A trace is a message whose target audience are developers. They help in solving bugs by allowing a developer to reconstruct the execution flow after a failure. Traces usually reveal information about the internal structure of the software. For instance, a tracing library may allow recording the thread that is running when the trace is generated. The trace may also include information about which component or module generates it.
A log is a message whose target audience may be the customer, the end user or an administrator. Logs register important information regarding events that have occurred in the system. User login and logout, establishing a new connection with a server or a user request are examples of events that deserve logging.
Information and Format
Finding the right message for a log or a trace is an iterative process, pretty much like refactoring the code. When starting the development of an application, it’s hard to know which traces and logs will be relevant.
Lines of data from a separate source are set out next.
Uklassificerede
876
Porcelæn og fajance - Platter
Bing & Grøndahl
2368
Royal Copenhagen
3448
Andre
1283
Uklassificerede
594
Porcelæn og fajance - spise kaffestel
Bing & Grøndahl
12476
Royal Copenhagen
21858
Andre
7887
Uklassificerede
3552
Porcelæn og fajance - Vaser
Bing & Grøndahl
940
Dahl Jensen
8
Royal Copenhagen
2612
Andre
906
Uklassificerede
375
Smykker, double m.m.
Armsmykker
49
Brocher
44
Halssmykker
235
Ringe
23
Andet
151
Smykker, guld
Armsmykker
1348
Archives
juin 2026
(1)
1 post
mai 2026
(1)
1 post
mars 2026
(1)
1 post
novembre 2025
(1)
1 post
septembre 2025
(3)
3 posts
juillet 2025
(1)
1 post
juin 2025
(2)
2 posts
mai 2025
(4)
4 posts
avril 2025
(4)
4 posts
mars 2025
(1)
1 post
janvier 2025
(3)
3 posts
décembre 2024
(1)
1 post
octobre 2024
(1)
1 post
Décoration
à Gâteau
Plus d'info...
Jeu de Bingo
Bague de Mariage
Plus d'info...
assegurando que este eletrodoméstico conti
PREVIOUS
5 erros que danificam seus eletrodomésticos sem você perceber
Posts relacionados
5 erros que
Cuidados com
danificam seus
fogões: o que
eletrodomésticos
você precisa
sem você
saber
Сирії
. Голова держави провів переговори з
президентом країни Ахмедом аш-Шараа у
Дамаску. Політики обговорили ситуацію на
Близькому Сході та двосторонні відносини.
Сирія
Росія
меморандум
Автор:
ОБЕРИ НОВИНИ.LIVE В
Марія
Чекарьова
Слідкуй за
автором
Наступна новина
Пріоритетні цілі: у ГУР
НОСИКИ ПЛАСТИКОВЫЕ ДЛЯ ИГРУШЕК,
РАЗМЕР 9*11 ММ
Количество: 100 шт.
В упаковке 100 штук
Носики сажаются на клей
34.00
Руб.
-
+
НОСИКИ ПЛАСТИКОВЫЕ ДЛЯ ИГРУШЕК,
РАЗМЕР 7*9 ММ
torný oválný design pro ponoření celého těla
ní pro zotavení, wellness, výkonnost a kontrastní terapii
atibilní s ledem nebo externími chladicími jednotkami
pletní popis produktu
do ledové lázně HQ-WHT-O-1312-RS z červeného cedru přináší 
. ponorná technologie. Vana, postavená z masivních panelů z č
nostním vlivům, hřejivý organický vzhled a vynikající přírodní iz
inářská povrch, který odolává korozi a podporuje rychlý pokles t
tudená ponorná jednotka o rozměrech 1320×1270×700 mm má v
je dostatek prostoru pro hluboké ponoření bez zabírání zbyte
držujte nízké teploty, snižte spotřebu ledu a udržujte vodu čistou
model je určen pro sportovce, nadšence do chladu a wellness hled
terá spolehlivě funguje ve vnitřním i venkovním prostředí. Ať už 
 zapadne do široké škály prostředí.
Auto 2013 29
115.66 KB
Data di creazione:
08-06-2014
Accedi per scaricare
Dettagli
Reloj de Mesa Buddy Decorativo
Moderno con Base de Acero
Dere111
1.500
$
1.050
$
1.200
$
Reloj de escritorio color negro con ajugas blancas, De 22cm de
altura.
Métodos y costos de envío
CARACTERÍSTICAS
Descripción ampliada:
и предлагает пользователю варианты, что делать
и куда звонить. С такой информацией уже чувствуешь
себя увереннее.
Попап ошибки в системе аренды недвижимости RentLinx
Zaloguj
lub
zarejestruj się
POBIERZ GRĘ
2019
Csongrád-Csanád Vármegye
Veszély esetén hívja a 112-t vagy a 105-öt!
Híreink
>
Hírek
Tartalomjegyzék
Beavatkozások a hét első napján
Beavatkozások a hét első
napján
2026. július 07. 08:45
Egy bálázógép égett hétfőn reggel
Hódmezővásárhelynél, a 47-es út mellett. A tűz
It is likely that the developer includes some information that is irrelevant, while missing some information that is actually essential in order to reconstruct the execution scenario.
A trace should inform about changes in the system state that will affect the output of future procedures or calculations. For instance, a user login or a failed connection attempt. Requests and responses are obvious events to trace, but also can be lower level events like connection establishments at the socket level. Sometimes, debugging requires to include more verbose traces with intermediate calculations.
A log should describe the performance of the application use cases. Log messages will be read by people other than the developers that built the system, so including information regarding the internal structure is pointless.
The message format is also fundamental for processing traces and logs. Having a set of formatting rules allows automated processing (typically filtering) of recorded events. In the case of logs, formatting allows a collecting application (for example logstash) to process it properly. In the case of traces, a developer may use different tools (like grep or sed) to process the messages and extract the most relevant information. Single line traces will be simpler to read and process.
I used to implement libraries that allowed sending traces to different sinks, namely the console, a socket or a file. However, over time, the standard output has become my favourite device of choice. Sending traces and logs to the standard output is the simplest and most flexible way of generating messages.
The standard output can be redirected to a socket or a file using other tools (for instance tee or netcat). Basically all languages (that I know of) have built-in facilities to send messages to the standard output so, usually, there’s no point in implementing unnecessarily complex tools for sending traces here or there.
As always, the standard output is no silver bullet. There may be situations where sending to standard output might not be the best solution (it may even be impossible). For example, when talking about an embedded system where the standard output is mapped to a slow serial device, log transmission may impair the performance of the application.
One important thing to note is that the tracing and logging facilities are a shared resource. If a developer decides to trace every single step that a module takes, it will pollute the trace buffer. This will affect the ability of other developers to read and process the traces. Traces must be generated keeping in mind that others will read them, and therefore, we should not include irrelevant or redundant information, nor information that might be meaningless to others.
The application architecture conditions the choice of the logging mechanism. In a distributed application, it is desirable to centralize logging information into a server. In an embedded system generating dozens of traces per millisecond, it may be impossible to record all the traces, so a circular buffer in RAM may be required.
Logging execution information is essential to any software application. Getting it right requires some effort comparable to software refactoring. The effort pays off in the long run, with faster problem solving thanks to improved diagnostics.